A ravishing photographic portrait of a hidden gem of the Aegean
Kasos is the southernmost island of the Dodecanese, lying between Karpathos and Crete. Roughly eleven miles long and four miles wide, Kasos was famed from antiquity as a center of shipbuilding, and played a role in the Greek War of Independence. But with the advent of steam, the island’s shipyard closed, and its population dwindled. Today some one thousand people remain on the island, living in five small villages full of historic homes and churches.
In 1965, Robert McCabe traversed the stormy seas to Kasos, and was instantly captivated by its rocky, mountainous landscape and sparkling beaches. Through his lens, we encounter the island’s daily life and striking terrain; from its ports, where crowds await the mail’s arrival; to the villages, where carefree children play in the streets, dancers step to the music of lyres and violins, and friends gather for coffee; to the mountaintop views of fields, shores, and islands nestled in the sea. In a stark contrast to the transformation undergone by other Greek islands, many of the scenes depicted in McCabe’s photographs remain almost unchanged today.

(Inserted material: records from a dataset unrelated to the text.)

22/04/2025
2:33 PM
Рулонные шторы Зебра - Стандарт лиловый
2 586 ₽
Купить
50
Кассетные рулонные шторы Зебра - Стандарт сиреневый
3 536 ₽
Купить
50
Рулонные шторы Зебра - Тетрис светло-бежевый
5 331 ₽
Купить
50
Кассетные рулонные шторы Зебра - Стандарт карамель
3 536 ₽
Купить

The text, by Nikos G. Mastropavlos, a distinguished journalist who grew up on Kasos, brings the photographs to life and sheds light on the island’s history. Mastropavlos and another essayist of Kasiote ancestry, Marilen Frangoulis Kedros, offer thoughtful reflections on the meaning of the island to its inhabitants and their descendants.
Featuring stunning full-page tritone reproductions of McCabe’s photographs, A Postcard from Kasos, 1965 will appeal to all travelers off the beaten track.